- PROBLEM 1 -
Duplicate the records word for word, starting at their first line and ending with the line that contains "suținuți de o".

- PROVIDED PASSAGE -

════════════════════

Type Ia supernovae (SNe Ia; see Filippenko 1997 for a review of SN classification) are used as standardizable candles and therefore have many important applications, including measurements of the changing expansion rate of the universe (Riess et al. 1998; Perlmutter et al. 1999). However, our understanding of the progenitor systems and explosion mechanisms of SNe Ia remains substantially incomplete. It is well accepted that SNe Ia are the product of the thermonuclear explosions of C/O white dwarfs (Hoyle & Fowler 1960; Colgate & McKee 1969; see Hillebrandt & Niemeyer 2000 for a review), but early discovery and detailed observations are essential in order to determine the exact nature of the progenitor system and the details of the explosion process. Fortunately, with the modern telescopes and techniques now being used in searches for SNe, a number of recent SNe Ia have been discovered when quite young and have been studied in detail. Examples include SN 2009ig (Foley et al. 2012), SN 2011fe (Nugent et al. 2011; Li et al. 2011), SN 2012cg (Silverman et al. 2012), SN 2012ht (Yamanaka et al. 2014), and SN 2013dy (Zheng et al. 2013; hereafter Z13).

Before SN 2014J, the nearest SN Ia detected in the modern age was SN 1986G in NGC 5128 (distance d = 3.8 ± 0.1 Mpc; Harris et al. 2010), or perhaps SN 1972E in NGC 5253 (d = 2.5–8.0 Mpc, with a mean of ∼3.8 Mpc; e.g., Phillips et al. 1992; Sandage & Tammann 1975; Della Valle & Melnick 1992; Branch et al. 1994; Sandage et al. 1994). SN 2011fe, another SN Ia found less than 3 yr ago, occurred in the nearby galaxy M101 (d = 6.4 ± 0.7 Mpc; Shappee & Stanek 2011). The newly discovered SN 2014J in M82 (d = 3.5 ± 0.3 Mpc; Karachentsev & Kashibadze 2006) is much closer than SN 2011fe, and it also appears to be slightly closer than SN 1986G or SN 1972E (but the latter's large distance uncertainty precludes an exact comparison). This means that SN 2014J offers researchers a unique opportunity to study a nearby SN Ia in detail.

In this Letter we present our prediscovery photometric observations of SN 2014J along with an optical spectrum taken just two days after the discovery was reported. We include an analysis of these data and compare the early-time light curve of SN 2014J with that of SN 2013dy, another SN Ia found when it was very young.

2. OBSERVATIONS AND DATA PROCESSING

SN 2014J was serendipitously discovered by astronomer Stephen J. Fossey and a team of his students on January 21.805 (UT dates are used herein) with a 0.35 m telescope at the University of London Observatory (Fossey et al. 2014). A number of prediscovery observations including detections and nondetections were reported after the discovery information was posted (e.g., Fossey et al. 2014; Ma et al. 2014; Denisenko et al. 2014). Among these reports, the earliest broadband detection is from the ROTSE team (Fossey et al. 2014) on January 15.378. After this Letter was submitted, Goobar et al. (2014) also reported an iPTF detection in an Hα image taken on January 15.18.

════════════════════

Saved data entries
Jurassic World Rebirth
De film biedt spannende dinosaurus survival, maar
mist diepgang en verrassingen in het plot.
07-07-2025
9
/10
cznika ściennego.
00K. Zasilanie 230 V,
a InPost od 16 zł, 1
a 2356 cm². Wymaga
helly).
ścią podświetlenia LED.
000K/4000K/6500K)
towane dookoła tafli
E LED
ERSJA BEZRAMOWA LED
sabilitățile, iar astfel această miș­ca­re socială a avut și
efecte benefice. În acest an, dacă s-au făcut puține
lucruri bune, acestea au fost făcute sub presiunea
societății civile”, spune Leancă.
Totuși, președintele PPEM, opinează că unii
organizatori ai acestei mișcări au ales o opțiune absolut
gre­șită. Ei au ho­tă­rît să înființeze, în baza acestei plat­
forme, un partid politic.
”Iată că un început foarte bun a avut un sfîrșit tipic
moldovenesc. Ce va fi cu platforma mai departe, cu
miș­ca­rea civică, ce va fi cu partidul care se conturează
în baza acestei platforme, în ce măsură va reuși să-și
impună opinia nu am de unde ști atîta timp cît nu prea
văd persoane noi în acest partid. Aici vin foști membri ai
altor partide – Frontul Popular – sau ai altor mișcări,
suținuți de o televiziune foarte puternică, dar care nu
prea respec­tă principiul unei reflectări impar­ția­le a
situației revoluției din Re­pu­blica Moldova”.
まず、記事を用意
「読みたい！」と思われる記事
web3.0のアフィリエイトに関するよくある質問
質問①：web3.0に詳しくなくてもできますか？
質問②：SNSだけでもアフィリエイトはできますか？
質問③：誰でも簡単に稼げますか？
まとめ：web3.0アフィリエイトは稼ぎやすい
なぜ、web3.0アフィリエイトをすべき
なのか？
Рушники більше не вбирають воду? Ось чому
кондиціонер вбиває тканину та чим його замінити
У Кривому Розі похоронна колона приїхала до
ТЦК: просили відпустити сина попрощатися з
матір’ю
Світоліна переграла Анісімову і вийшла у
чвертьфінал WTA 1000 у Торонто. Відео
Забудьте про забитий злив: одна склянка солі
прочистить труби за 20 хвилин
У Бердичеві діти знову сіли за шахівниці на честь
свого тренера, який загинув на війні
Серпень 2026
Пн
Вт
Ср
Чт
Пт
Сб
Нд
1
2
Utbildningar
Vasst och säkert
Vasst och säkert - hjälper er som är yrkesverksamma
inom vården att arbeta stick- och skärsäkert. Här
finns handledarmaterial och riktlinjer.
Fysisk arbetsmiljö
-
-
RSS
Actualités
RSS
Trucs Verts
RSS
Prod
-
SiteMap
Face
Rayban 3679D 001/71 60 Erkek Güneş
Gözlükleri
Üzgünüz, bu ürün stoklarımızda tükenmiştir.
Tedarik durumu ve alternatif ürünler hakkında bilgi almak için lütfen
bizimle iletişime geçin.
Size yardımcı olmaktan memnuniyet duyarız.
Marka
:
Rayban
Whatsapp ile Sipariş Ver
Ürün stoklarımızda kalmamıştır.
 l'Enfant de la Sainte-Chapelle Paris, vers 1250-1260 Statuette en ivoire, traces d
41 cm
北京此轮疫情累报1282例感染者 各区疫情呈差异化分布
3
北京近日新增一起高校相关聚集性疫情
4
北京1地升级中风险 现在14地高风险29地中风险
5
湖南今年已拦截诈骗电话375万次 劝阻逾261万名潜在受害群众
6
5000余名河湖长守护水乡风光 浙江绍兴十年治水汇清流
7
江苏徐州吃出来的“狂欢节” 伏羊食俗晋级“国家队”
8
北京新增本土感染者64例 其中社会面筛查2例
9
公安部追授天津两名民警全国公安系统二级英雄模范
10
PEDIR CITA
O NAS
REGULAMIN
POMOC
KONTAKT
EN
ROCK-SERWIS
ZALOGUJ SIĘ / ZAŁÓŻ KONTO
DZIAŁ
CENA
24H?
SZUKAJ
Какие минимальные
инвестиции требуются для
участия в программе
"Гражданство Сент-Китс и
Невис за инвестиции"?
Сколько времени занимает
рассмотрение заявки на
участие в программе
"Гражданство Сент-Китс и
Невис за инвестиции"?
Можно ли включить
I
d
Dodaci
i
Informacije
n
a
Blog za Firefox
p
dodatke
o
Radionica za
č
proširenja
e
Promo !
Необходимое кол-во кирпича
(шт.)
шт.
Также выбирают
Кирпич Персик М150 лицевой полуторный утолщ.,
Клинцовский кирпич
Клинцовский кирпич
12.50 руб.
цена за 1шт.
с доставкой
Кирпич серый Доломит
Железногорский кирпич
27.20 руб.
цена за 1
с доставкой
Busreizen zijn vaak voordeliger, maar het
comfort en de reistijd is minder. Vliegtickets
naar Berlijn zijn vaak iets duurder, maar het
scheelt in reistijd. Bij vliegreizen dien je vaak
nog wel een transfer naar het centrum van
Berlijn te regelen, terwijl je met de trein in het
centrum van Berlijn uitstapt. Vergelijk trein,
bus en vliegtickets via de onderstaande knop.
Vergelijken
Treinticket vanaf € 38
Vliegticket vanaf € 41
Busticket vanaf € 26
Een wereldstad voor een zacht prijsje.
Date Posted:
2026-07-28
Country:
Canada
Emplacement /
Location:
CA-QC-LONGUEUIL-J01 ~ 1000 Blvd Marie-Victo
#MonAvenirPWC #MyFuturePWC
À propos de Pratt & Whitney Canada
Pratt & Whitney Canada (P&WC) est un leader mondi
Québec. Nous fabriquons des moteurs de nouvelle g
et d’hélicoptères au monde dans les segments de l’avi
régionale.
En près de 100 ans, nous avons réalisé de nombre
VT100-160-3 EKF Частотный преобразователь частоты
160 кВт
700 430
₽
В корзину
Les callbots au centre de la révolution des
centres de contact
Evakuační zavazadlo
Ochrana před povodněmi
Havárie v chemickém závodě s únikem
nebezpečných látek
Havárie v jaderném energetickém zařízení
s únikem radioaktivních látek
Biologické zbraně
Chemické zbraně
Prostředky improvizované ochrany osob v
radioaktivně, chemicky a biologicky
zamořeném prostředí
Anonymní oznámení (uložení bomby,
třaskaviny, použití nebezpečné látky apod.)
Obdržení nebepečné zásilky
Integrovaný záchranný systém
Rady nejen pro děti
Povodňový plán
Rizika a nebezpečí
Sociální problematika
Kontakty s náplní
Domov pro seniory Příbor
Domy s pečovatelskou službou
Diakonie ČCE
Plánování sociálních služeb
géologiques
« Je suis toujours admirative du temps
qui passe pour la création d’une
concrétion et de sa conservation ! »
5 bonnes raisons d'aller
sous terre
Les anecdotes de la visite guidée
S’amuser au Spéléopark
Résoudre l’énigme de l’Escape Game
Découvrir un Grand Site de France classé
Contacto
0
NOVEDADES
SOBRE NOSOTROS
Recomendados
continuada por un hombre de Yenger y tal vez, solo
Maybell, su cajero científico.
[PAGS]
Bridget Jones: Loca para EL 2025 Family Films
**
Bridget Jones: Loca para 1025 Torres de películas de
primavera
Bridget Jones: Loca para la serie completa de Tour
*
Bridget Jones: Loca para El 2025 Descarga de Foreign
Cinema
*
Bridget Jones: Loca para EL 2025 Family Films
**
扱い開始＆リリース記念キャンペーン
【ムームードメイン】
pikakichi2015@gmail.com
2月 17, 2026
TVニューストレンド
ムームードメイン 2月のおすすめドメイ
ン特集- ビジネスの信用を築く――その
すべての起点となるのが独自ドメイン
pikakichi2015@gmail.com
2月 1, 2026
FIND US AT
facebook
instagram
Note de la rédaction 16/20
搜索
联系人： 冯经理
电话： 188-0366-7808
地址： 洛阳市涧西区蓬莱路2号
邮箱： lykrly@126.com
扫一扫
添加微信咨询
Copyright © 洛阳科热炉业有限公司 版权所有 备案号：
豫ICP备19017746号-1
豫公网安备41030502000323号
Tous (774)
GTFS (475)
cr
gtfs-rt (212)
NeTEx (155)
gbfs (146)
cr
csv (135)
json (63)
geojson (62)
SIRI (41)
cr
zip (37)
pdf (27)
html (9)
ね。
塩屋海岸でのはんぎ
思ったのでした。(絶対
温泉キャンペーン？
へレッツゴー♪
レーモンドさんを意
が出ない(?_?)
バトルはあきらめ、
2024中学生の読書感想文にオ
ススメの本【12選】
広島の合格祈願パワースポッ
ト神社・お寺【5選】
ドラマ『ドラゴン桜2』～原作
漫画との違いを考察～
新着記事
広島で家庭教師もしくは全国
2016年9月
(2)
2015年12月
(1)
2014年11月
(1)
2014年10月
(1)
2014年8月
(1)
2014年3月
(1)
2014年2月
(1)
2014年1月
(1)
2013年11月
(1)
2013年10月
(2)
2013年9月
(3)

════════════════════

- PROBLEM 2 -
Write the next part of the passage on SN 2014J, picking up right after its final sentence.

- OUTPUT 1 -
Jurassic World Rebirth
De film biedt spannende dinosaurus survival, maar
mist diepgang en verrassingen in het plot.
07-07-2025
9
/10
cznika ściennego.
00K. Zasilanie 230 V,
a InPost od 16 zł, 1
a 2356 cm². Wymaga
helly).
ścią podświetlenia LED.
000K/4000K/6500K)
towane dookoła tafli
E LED
ERSJA BEZRAMOWA LED
sabilitățile, iar astfel această miș­ca­re socială a avut și
efecte benefice. În acest an, dacă s-au făcut puține
lucruri bune, acestea au fost făcute sub presiunea
societății civile”, spune Leancă.
Totuși, președintele PPEM, opinează că unii
organizatori ai acestei mișcări au ales o opțiune absolut
gre­șită. Ei au ho­tă­rît să înființeze, în baza acestei plat­
forme, un partid politic.
”Iată că un început foarte bun a avut un sfîrșit tipic
moldovenesc. Ce va fi cu platforma mai departe, cu
miș­ca­rea civică, ce va fi cu partidul care se conturează
în baza acestei platforme, în ce măsură va reuși să-și
impună opinia nu am de unde ști atîta timp cît nu prea
văd persoane noi în acest partid. Aici vin foști membri ai
altor partide – Frontul Popular – sau ai altor mișcări,
suținuți de o televiziune foarte puternică, dar care nu

- OUTPUT 2 -
SN 2014J was also observed by the 0.76 m Katzman Automatic Imaging Telescope (KAIT) as part of the Lick Observatory Supernova Search (LOSS; Filippenko et al. 2001). The host galaxy, M82, was monitored by KAIT with an average cadence of 2 days (Zheng & Filippenko 2014) before the reported discovery. The supernova is clearly detected in images taken on January 16.381 with no detection on January 14.365 (unfiltered limiting magnitude >18.9). We measure its J2000.0 coordinates to be $\alpha =09^{\mathrm{h}}55^{\mathrm{m}}42\buildrel{\mathrm{s}}\over{.}108$, δ = +69°40'25farcs87, with an uncertainty of 0farcs20 in each coordinate. SN 2014J is 55farcs2 west and 20farcs0 south of the somewhat ill-defined nucleus of M82. It is unfortunate that KAIT/LOSS did not automatically discover SN 2014J when first observed by KAIT. The paucity of suitable stars in the field, as well as the bright and complex background light from M82, confounded our image-subtraction and object-identification pipeline.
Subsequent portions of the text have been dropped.